LibreOffice inherited a text language guesser, based on textcat from wise-guys.nl and extended by Jocelyn Merand to basically handle UTF-8 text. This is the thing that makes the suggestions as to what language your text might really be in when you right click on some misspelled text and chose set language.

We’ve now spun this off as a standalone libexttextcat and fixed up some conversion problems from the original selection of 8bit encodings and generated new language fingerprints in other cases, which should give better results for various languages, and allow us to enable checking for some languages which was disabled until now.

The current list of languages it attempts to detect can be seen here

Here’s a plausible process to add your favourite language to it, given git clone git://anongit.freedesktop.org/libreoffice/libexttextcat and bootstrapping from the insanely-translated UDHR using Abkhaz as an example.

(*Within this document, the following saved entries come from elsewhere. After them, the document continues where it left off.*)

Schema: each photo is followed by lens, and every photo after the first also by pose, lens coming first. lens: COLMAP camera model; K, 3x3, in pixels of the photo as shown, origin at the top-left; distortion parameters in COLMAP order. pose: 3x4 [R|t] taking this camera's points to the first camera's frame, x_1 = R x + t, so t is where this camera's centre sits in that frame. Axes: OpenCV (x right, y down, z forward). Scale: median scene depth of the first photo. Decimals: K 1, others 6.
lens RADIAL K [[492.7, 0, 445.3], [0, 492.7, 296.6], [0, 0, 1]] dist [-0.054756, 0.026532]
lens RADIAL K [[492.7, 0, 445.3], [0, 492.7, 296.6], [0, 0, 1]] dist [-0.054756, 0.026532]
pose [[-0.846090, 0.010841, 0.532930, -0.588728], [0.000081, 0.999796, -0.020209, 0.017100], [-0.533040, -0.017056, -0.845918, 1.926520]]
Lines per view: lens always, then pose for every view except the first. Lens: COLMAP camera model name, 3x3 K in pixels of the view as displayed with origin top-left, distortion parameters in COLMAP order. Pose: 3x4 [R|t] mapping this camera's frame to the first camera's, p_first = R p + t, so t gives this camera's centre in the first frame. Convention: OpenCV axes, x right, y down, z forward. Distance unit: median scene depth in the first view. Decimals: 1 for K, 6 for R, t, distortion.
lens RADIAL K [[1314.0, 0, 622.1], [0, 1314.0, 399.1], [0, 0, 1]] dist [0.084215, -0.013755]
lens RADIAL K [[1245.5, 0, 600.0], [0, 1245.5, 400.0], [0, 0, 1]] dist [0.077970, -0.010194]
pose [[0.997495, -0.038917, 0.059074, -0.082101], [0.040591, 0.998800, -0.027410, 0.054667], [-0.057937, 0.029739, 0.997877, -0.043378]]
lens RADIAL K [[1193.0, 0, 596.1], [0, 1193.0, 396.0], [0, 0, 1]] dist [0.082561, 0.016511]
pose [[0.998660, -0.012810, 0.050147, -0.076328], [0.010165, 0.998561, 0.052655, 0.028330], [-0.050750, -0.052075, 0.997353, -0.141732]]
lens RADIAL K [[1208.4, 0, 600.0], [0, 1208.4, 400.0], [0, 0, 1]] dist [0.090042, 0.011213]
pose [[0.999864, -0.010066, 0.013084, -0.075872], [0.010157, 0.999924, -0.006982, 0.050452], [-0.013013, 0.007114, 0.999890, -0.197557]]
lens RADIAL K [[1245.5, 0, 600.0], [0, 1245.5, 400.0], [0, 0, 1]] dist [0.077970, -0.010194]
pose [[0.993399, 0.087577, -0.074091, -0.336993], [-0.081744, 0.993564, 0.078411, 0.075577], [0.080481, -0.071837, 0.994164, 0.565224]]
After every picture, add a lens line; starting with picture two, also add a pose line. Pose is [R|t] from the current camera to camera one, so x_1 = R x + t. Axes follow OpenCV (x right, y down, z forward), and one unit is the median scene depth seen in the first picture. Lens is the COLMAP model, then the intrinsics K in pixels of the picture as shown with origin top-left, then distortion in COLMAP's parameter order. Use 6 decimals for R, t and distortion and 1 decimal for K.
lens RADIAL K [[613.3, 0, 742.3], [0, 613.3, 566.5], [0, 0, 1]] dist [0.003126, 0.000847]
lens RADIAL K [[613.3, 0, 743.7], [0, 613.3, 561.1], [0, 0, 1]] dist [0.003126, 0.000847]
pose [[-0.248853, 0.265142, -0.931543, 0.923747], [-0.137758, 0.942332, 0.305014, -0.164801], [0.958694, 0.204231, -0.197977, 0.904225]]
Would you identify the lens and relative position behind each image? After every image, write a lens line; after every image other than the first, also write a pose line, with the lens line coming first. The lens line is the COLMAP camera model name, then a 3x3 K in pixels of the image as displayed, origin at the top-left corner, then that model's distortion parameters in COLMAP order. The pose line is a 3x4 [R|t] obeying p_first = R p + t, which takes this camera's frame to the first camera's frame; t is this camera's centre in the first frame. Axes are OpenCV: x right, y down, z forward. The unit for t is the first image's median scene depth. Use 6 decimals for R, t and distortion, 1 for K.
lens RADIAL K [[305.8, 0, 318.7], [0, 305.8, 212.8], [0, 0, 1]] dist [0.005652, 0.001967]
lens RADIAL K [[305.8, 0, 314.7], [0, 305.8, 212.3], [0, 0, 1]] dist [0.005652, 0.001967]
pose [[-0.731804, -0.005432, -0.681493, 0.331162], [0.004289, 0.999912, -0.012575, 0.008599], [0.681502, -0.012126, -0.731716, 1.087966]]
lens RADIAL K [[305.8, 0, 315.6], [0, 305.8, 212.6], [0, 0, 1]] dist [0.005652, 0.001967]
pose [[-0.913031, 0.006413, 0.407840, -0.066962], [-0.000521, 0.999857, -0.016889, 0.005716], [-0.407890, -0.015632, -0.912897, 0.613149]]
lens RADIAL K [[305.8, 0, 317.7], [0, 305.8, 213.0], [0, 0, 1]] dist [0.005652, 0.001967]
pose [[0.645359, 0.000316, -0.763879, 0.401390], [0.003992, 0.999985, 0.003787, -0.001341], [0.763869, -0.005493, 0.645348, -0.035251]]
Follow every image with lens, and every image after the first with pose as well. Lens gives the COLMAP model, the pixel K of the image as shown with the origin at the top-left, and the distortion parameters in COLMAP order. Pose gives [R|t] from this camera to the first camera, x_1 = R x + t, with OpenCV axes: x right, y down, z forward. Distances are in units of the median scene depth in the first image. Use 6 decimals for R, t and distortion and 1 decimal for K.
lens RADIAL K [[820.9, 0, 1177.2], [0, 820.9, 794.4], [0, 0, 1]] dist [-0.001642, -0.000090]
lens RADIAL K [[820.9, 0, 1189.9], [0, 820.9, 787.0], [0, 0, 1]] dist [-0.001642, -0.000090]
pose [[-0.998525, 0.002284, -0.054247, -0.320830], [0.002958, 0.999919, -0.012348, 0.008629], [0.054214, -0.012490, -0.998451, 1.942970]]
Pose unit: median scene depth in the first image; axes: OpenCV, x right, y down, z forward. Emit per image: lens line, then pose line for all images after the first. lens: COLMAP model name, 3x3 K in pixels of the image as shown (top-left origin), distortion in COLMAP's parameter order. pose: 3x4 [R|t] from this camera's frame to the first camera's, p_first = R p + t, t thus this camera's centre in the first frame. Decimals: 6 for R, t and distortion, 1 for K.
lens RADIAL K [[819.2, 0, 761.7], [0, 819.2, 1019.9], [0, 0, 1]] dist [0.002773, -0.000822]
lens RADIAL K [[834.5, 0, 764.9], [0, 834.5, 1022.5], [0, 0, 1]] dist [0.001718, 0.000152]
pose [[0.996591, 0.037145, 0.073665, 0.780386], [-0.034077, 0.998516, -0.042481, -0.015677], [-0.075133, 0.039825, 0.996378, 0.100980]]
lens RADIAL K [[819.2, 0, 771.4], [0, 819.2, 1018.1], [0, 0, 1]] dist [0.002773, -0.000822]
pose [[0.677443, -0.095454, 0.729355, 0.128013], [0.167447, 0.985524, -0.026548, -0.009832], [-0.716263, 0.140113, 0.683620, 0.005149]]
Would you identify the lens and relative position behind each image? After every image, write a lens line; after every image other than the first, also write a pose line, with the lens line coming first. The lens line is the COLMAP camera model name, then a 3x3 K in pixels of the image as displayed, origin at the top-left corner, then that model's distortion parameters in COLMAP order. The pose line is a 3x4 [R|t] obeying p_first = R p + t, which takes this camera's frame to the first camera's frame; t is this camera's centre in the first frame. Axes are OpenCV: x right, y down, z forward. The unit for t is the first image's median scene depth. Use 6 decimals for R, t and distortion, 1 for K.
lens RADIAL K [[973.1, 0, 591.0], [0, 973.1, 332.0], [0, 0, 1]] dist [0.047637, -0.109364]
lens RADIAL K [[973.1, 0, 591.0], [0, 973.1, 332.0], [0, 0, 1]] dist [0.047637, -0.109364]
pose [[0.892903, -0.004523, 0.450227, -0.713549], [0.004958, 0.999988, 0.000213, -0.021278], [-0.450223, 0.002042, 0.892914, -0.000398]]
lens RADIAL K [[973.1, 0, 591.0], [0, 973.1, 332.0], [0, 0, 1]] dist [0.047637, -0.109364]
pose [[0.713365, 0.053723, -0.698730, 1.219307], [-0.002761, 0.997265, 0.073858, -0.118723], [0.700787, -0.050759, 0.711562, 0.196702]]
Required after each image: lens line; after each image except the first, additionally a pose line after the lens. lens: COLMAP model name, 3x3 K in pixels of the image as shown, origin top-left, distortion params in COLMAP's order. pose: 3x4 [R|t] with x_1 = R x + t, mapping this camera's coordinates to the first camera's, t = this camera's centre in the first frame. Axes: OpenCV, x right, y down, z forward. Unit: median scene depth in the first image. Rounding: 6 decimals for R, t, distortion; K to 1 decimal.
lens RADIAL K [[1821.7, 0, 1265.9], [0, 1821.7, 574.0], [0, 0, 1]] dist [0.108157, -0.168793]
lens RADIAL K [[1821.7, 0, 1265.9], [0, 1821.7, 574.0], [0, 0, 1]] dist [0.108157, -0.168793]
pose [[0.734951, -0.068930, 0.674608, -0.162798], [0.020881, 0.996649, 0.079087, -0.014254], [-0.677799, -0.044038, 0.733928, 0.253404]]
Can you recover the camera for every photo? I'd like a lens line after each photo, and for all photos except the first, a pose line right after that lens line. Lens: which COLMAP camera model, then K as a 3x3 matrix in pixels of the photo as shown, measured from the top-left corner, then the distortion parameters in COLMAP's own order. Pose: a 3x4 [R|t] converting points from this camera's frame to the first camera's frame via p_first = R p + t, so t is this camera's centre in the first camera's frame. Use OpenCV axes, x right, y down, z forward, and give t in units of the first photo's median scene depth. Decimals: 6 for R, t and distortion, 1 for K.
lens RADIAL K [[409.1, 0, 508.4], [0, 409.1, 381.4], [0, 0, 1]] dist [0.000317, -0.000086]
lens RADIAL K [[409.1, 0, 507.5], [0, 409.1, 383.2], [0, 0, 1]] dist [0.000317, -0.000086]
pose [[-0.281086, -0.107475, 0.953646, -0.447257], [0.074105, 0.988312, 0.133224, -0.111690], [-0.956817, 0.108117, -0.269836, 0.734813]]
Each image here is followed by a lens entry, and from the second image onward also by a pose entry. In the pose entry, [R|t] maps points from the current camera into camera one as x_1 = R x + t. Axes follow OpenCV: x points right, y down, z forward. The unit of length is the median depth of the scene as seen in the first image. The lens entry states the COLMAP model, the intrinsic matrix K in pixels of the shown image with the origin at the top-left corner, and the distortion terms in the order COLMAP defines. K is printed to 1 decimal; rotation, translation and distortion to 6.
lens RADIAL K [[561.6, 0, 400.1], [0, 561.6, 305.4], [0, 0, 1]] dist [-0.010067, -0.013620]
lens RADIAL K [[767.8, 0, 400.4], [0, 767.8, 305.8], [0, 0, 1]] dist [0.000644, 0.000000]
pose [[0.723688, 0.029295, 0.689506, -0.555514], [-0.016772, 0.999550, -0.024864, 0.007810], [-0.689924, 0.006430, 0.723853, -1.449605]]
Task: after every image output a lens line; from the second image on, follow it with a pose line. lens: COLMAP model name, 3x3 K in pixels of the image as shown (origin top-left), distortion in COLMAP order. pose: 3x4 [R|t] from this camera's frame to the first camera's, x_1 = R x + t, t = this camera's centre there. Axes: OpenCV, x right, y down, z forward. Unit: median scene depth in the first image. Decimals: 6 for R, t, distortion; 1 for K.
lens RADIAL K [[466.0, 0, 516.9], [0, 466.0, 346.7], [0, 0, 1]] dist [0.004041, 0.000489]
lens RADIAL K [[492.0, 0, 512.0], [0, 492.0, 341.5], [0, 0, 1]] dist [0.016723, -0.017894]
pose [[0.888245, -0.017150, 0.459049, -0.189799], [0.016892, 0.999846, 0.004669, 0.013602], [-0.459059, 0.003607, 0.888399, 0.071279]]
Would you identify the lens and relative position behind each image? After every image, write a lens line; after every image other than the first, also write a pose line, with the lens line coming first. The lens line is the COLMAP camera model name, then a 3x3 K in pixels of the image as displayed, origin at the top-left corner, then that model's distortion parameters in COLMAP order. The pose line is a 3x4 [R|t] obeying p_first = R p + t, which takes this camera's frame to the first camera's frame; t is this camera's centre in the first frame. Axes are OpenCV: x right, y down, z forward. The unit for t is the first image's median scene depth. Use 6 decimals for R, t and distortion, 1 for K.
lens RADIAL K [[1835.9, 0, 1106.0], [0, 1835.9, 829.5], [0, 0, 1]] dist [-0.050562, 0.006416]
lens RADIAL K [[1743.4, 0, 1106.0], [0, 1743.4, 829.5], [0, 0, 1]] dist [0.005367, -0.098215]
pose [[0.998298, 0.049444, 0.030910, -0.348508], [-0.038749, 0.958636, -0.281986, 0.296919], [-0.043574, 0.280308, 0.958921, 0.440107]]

cd libexttextcat/langclass/ShortTexts/
wget http://unicode.org/udhr/d/udhr_abk.txt
#skip english header, name result using BCP-47
tail -n+7 udhr_abk.txt > ab.txt
cd ../LM
../../src/createfp < ../ShortTexts/ab.txt > ab.lm
echo ab.lm ab--utf8 >> ../fpdb.conf

Then update the check target in src/Makefile.am to confirm the detection of ShortTexts/ab.txt as ab works using make check

I’ll remove the necessity of a configuration file in a later version, and convert the result to a BCP-47 tag. For the moment it remains a drop in replacement for the original solution which necessitates retaining the slightly odd language tag syntax.